Recent evidence has indicated that total fiber intake is inversely related to
type 2 diabetes risk. The present study aimed to investigate the effects of chronic administration of partially hydrolyzed
guar gum (PHGG), a water-soluble
dietary fiber, on the occurrence of diabetes and its complications,
fatty liver and nephropathy. We also identified predictive serum
biomarkers of treatment response to PHGG by mass spectroscopy-based proteomic analysis using Otsuka Long-Evans Tokushima Fatty (OLETF) rats, a good model of human
non-insulin-dependent diabetes mellitus. In this study, at 5 weeks of age, OLETF rats and control strain Long-Evans Tokushima Otsuka (LETO) rats were fed a control diet or a high-fiber diet (5% PHGG) for 57 weeks.

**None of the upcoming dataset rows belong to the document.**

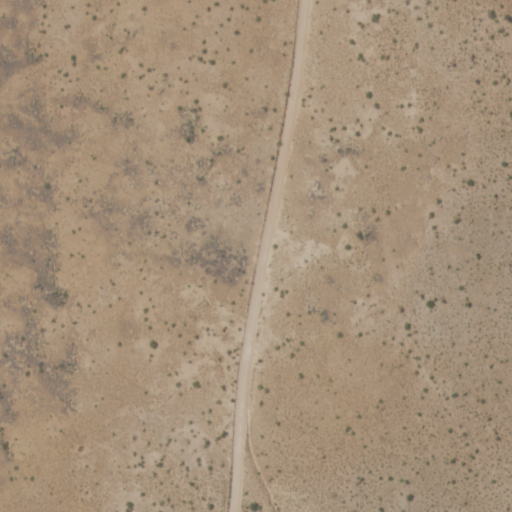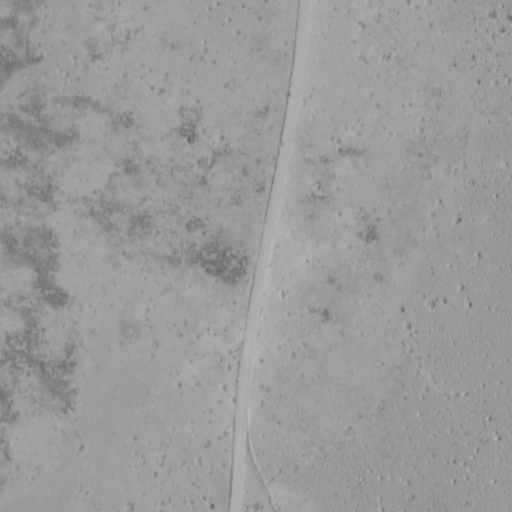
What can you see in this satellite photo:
road: (233, 257)
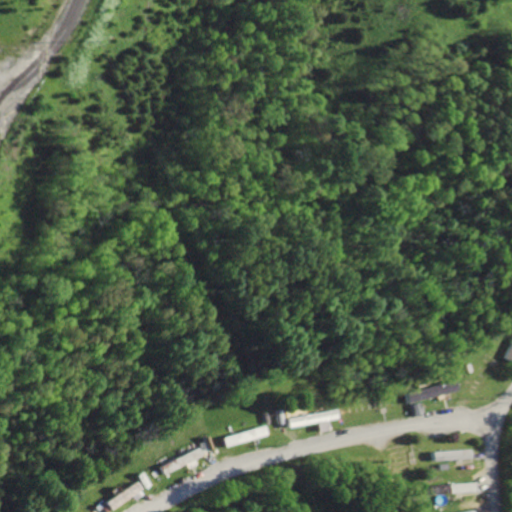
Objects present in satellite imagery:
road: (51, 29)
building: (506, 349)
building: (423, 392)
building: (307, 420)
building: (239, 437)
road: (310, 444)
road: (486, 447)
building: (443, 456)
building: (177, 462)
building: (451, 489)
building: (428, 490)
building: (117, 497)
building: (461, 511)
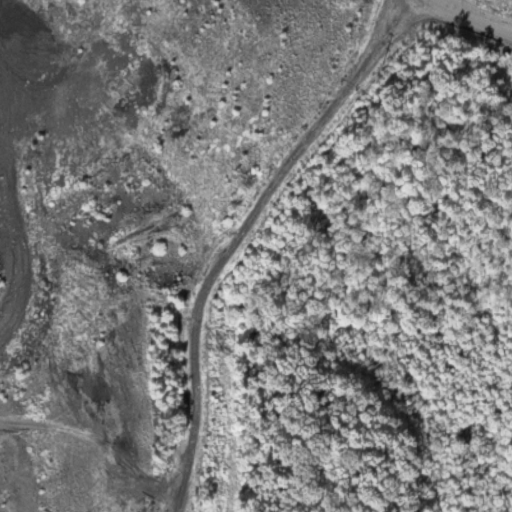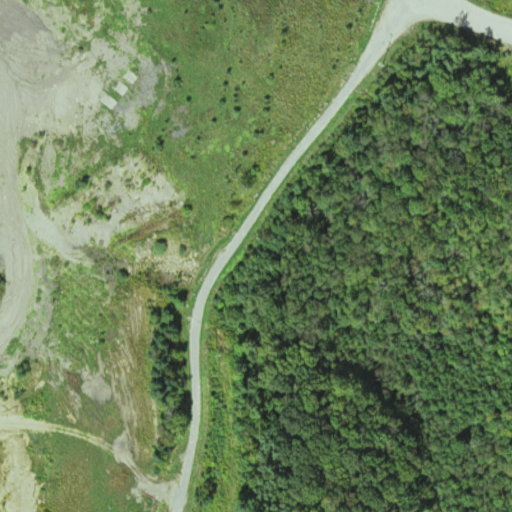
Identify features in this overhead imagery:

Body weight, food intake, oral
glucose tolerance test, plasma
insulin levels, and urine
glucose and
protein levels were regularly measured. Oral
glucose tolerance tests (OGTT) and storage of serum in a deep freezer were conducted at the beginning of the experiment and every 4 weeks after overnight fasting during the experiments. PHGG treatment affected neither meal patterns nor the
body weight of OLETF and LETO rats. Repeated measure analysis of variance revealed significant differences in fasting plasma
glucose and plasma
glucose at 2 h after OGTT between control OLETF (OLETF-C) rats and OLETF rats treated with PHGG (OLETF-F). The
glucose response determined by the area under the curve of OGTT was significantly greater in OLETF-C rats than that in OLETF-F rats at 25 weeks of age. HOMA-IR, an index of
insulin resistance, increased at 25 weeks of age in OLETF-C rats, while this increase was significantly inhibited in OLETF-F rats. At 62 weeks of age, PHGG treatment significantly improved hepatic steatosis as well as renal mesangial matrix accumulation in OLETF rats. To identify the risk marker for
diabetes mellitus by SELDI-TOF MS, we collected sera from 21-week-old individuals. Among the 12 specific peaks that were risk marker candidates for
diabetes mellitus, the m/z 13,720 peak was identified as that of cysteinylated
transthyretin by sequencing of four tryptic
peptides using tandem mass spectrometry and peak distribution around the m/z 13,720 peak in the SELDI-TOF spectra. In conclusion, we found that chronic treatment with PHGG improved
insulin resistance, delayed the onset of diabetes, and inhibited the development of
diabetic complications, as well as identified cysteinylated
transthyretin as a predictive
biomarker of treatment response to PHGG in OLETF rats.